There is nothing remarkable about all this. It is the same the world around. But it is the usual that demands most of our time and attention here below, whether we wish it so or otherwise; and although we are everlastingly running after the strange and eccentric in human nature, as well as in all other branches of creation, it is the rule and not the exception that we have to deal with during most of our lives.

This Weaver family, father and mother, were much like other young fathers and mothers, and their child was not unlike other first-born children. His first low cry and his struggle for breath were just such as the officiating doctor had witnessed a hundred times, and doubtless his last moan and gasp will be such as the attending physician will have seen many a time and oft.

It is not the unusual that this brief tale has to deal with.

Yet, with all of these points held in common with the rest of the race, the hero of the adventures herein chronicled had an individuality that was his own, and most thoroughly so. This, too, is common. Most people have an individuality, if they can only find it! A good many men never do find this quality in themselves, having it crushed out by the timid or designing people who take charge of their education, so called; but for all that, to every man is given a being unlike that of any other in all the world, and it is the business of each, for himself, to make the most of his own peculiar gift, and for all his teachers and all systems of education to help him in his heaven-ordained task.

The young Weaver, whose advent has just been mentioned, was an individual. The nurse became conscious of it before he was an hour old, and the same impression has been received by all of his since-acquired acquaintances. He was a boy with a way of his own. He came into a world where there are crowds possessed of the same characteristics.

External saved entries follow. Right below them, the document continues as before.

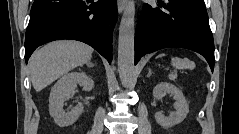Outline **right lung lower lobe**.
Listing matches in <instances>:
<instances>
[{"label": "right lung lower lobe", "mask_w": 239, "mask_h": 134, "mask_svg": "<svg viewBox=\"0 0 239 134\" xmlns=\"http://www.w3.org/2000/svg\"><path fill=\"white\" fill-rule=\"evenodd\" d=\"M116 0H35L25 38V62L40 45L59 39L89 44L112 60Z\"/></svg>", "instance_id": "98d812e1"}]
</instances>
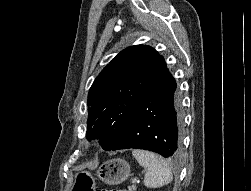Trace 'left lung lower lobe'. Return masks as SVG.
Instances as JSON below:
<instances>
[{"label":"left lung lower lobe","mask_w":251,"mask_h":191,"mask_svg":"<svg viewBox=\"0 0 251 191\" xmlns=\"http://www.w3.org/2000/svg\"><path fill=\"white\" fill-rule=\"evenodd\" d=\"M176 88L166 68L138 102L109 151L135 148L163 157L177 156L181 150V110Z\"/></svg>","instance_id":"left-lung-lower-lobe-1"}]
</instances>
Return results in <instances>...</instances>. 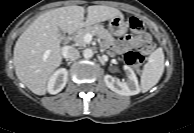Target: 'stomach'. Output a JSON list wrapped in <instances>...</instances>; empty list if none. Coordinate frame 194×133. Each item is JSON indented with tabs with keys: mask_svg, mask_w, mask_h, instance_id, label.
<instances>
[{
	"mask_svg": "<svg viewBox=\"0 0 194 133\" xmlns=\"http://www.w3.org/2000/svg\"><path fill=\"white\" fill-rule=\"evenodd\" d=\"M109 32L114 36H122L127 31V25L124 22L123 16H116L109 19L108 23Z\"/></svg>",
	"mask_w": 194,
	"mask_h": 133,
	"instance_id": "stomach-1",
	"label": "stomach"
}]
</instances>
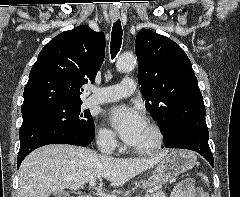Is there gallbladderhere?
<instances>
[{
  "label": "gallbladder",
  "instance_id": "obj_1",
  "mask_svg": "<svg viewBox=\"0 0 240 197\" xmlns=\"http://www.w3.org/2000/svg\"><path fill=\"white\" fill-rule=\"evenodd\" d=\"M55 197H71L66 191L55 193Z\"/></svg>",
  "mask_w": 240,
  "mask_h": 197
}]
</instances>
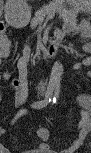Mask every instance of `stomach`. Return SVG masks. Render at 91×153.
<instances>
[{
	"mask_svg": "<svg viewBox=\"0 0 91 153\" xmlns=\"http://www.w3.org/2000/svg\"><path fill=\"white\" fill-rule=\"evenodd\" d=\"M70 2L77 9H82L83 7L90 5L89 0H71Z\"/></svg>",
	"mask_w": 91,
	"mask_h": 153,
	"instance_id": "obj_1",
	"label": "stomach"
}]
</instances>
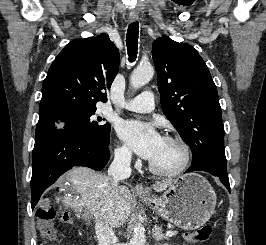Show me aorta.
<instances>
[{
  "label": "aorta",
  "mask_w": 266,
  "mask_h": 245,
  "mask_svg": "<svg viewBox=\"0 0 266 245\" xmlns=\"http://www.w3.org/2000/svg\"><path fill=\"white\" fill-rule=\"evenodd\" d=\"M154 74L151 64H143L134 68L130 76V84L133 88H141L151 80ZM130 245H146L145 229L141 223H136Z\"/></svg>",
  "instance_id": "1"
}]
</instances>
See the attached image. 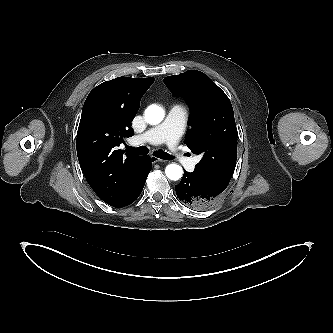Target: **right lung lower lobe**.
Segmentation results:
<instances>
[{
  "mask_svg": "<svg viewBox=\"0 0 333 333\" xmlns=\"http://www.w3.org/2000/svg\"><path fill=\"white\" fill-rule=\"evenodd\" d=\"M151 168L152 164L150 158L148 156H143L131 175L129 186L126 193L124 194L121 200H119L117 203H115L112 206L120 208L134 202L142 192L146 178Z\"/></svg>",
  "mask_w": 333,
  "mask_h": 333,
  "instance_id": "1",
  "label": "right lung lower lobe"
}]
</instances>
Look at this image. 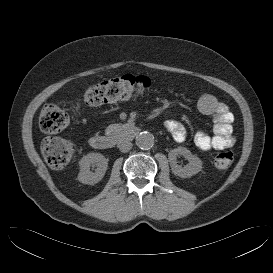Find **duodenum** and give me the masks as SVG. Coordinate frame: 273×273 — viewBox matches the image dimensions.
<instances>
[{
	"label": "duodenum",
	"mask_w": 273,
	"mask_h": 273,
	"mask_svg": "<svg viewBox=\"0 0 273 273\" xmlns=\"http://www.w3.org/2000/svg\"><path fill=\"white\" fill-rule=\"evenodd\" d=\"M139 133V128L132 124H123L119 127V133L108 135H93L89 139V144L92 148L97 150L110 149L115 144L128 137H135Z\"/></svg>",
	"instance_id": "410a0bca"
}]
</instances>
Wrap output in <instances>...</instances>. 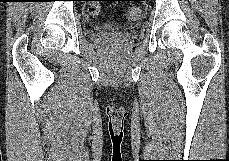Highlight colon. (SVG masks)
Wrapping results in <instances>:
<instances>
[{"instance_id":"5ec220e1","label":"colon","mask_w":229,"mask_h":161,"mask_svg":"<svg viewBox=\"0 0 229 161\" xmlns=\"http://www.w3.org/2000/svg\"><path fill=\"white\" fill-rule=\"evenodd\" d=\"M91 3L88 7V12L92 16H97L100 13V1L101 0H90ZM126 16L129 20H138L141 16V11L137 7H132L127 10Z\"/></svg>"}]
</instances>
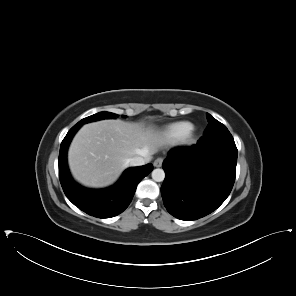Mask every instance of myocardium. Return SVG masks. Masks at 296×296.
Returning <instances> with one entry per match:
<instances>
[{
    "label": "myocardium",
    "mask_w": 296,
    "mask_h": 296,
    "mask_svg": "<svg viewBox=\"0 0 296 296\" xmlns=\"http://www.w3.org/2000/svg\"><path fill=\"white\" fill-rule=\"evenodd\" d=\"M187 140H192L193 139V133L192 132H190L188 135H187Z\"/></svg>",
    "instance_id": "myocardium-1"
}]
</instances>
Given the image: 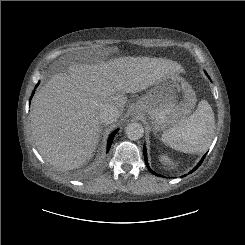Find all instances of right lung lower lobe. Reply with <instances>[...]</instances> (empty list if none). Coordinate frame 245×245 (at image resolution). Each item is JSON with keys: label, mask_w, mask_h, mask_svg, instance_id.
<instances>
[{"label": "right lung lower lobe", "mask_w": 245, "mask_h": 245, "mask_svg": "<svg viewBox=\"0 0 245 245\" xmlns=\"http://www.w3.org/2000/svg\"><path fill=\"white\" fill-rule=\"evenodd\" d=\"M39 84V83H38ZM38 84L36 85V87L38 86ZM34 94V91L32 92V95ZM31 99V98H30ZM118 132V129L115 130L110 136H109V139H108V144H107V152L109 151L110 147H111V144H112V141L114 139V136L115 134Z\"/></svg>", "instance_id": "98d812e1"}]
</instances>
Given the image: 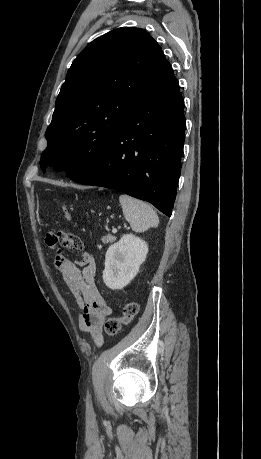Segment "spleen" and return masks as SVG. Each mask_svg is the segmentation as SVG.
Returning a JSON list of instances; mask_svg holds the SVG:
<instances>
[{"label": "spleen", "instance_id": "3e777b00", "mask_svg": "<svg viewBox=\"0 0 261 459\" xmlns=\"http://www.w3.org/2000/svg\"><path fill=\"white\" fill-rule=\"evenodd\" d=\"M119 202L125 219L135 232H144L151 227H158L159 218L153 208L147 203L132 198L126 194L119 197Z\"/></svg>", "mask_w": 261, "mask_h": 459}]
</instances>
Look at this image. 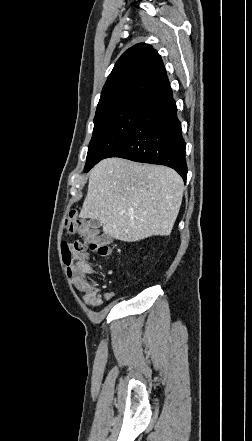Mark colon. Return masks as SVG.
<instances>
[{
	"label": "colon",
	"mask_w": 252,
	"mask_h": 441,
	"mask_svg": "<svg viewBox=\"0 0 252 441\" xmlns=\"http://www.w3.org/2000/svg\"><path fill=\"white\" fill-rule=\"evenodd\" d=\"M67 227L71 233L80 235L83 241L62 242L61 252L63 261L68 275L73 281H85L89 267L87 250L89 249L101 256H107L111 251V239L99 229L76 218L74 214H70L68 217Z\"/></svg>",
	"instance_id": "colon-1"
}]
</instances>
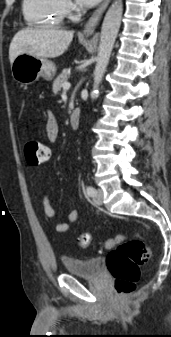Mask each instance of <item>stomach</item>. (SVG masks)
Here are the masks:
<instances>
[{
  "label": "stomach",
  "mask_w": 171,
  "mask_h": 337,
  "mask_svg": "<svg viewBox=\"0 0 171 337\" xmlns=\"http://www.w3.org/2000/svg\"><path fill=\"white\" fill-rule=\"evenodd\" d=\"M11 71L17 82L27 85L40 77L47 81L52 80L56 74V66L47 59L22 53L11 64Z\"/></svg>",
  "instance_id": "obj_1"
}]
</instances>
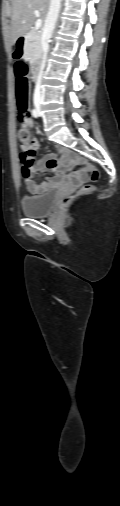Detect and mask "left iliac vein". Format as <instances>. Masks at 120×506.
Segmentation results:
<instances>
[{"label":"left iliac vein","instance_id":"left-iliac-vein-1","mask_svg":"<svg viewBox=\"0 0 120 506\" xmlns=\"http://www.w3.org/2000/svg\"><path fill=\"white\" fill-rule=\"evenodd\" d=\"M38 114L41 116V112L40 111H38Z\"/></svg>","mask_w":120,"mask_h":506}]
</instances>
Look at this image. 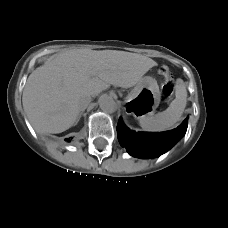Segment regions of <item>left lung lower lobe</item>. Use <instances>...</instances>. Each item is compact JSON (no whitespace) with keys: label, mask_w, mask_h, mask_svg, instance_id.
Listing matches in <instances>:
<instances>
[{"label":"left lung lower lobe","mask_w":228,"mask_h":228,"mask_svg":"<svg viewBox=\"0 0 228 228\" xmlns=\"http://www.w3.org/2000/svg\"><path fill=\"white\" fill-rule=\"evenodd\" d=\"M188 118L176 128L167 132L146 133L130 131L119 119L117 124V136L121 146L127 152L139 158L158 157L170 150L186 133Z\"/></svg>","instance_id":"obj_1"}]
</instances>
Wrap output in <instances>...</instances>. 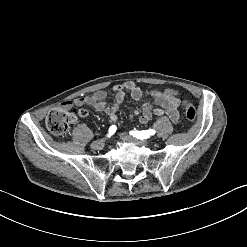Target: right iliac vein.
<instances>
[{"label": "right iliac vein", "mask_w": 247, "mask_h": 247, "mask_svg": "<svg viewBox=\"0 0 247 247\" xmlns=\"http://www.w3.org/2000/svg\"><path fill=\"white\" fill-rule=\"evenodd\" d=\"M104 142H105L104 139L94 141V142L91 144V147H92L93 149L99 150V149H101V147H102V145L104 144Z\"/></svg>", "instance_id": "63e3f726"}]
</instances>
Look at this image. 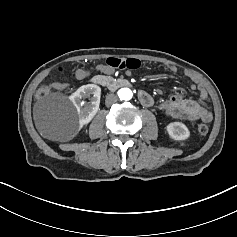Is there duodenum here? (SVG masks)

It is a marvel, how, in such a multitude of differences, either he or the rest of us get along, even as well as we do.

When it came to naming the child, he was called "Dodd."

"Dodd" was the short for Doddridge, and the full appellation given to the youth at his christening, when he was two months old, was Doddridge Watts Weaver, a name which the officiating clergyman pronounced with great unction, and in the prayer after baptism made mention of again, asking heaven to grant that the mantle of both the old worthies whose names the child bore might fall upon the little body wrapped up in an embroidered blanket and held on the shoulder of the good woman who stood before the altar....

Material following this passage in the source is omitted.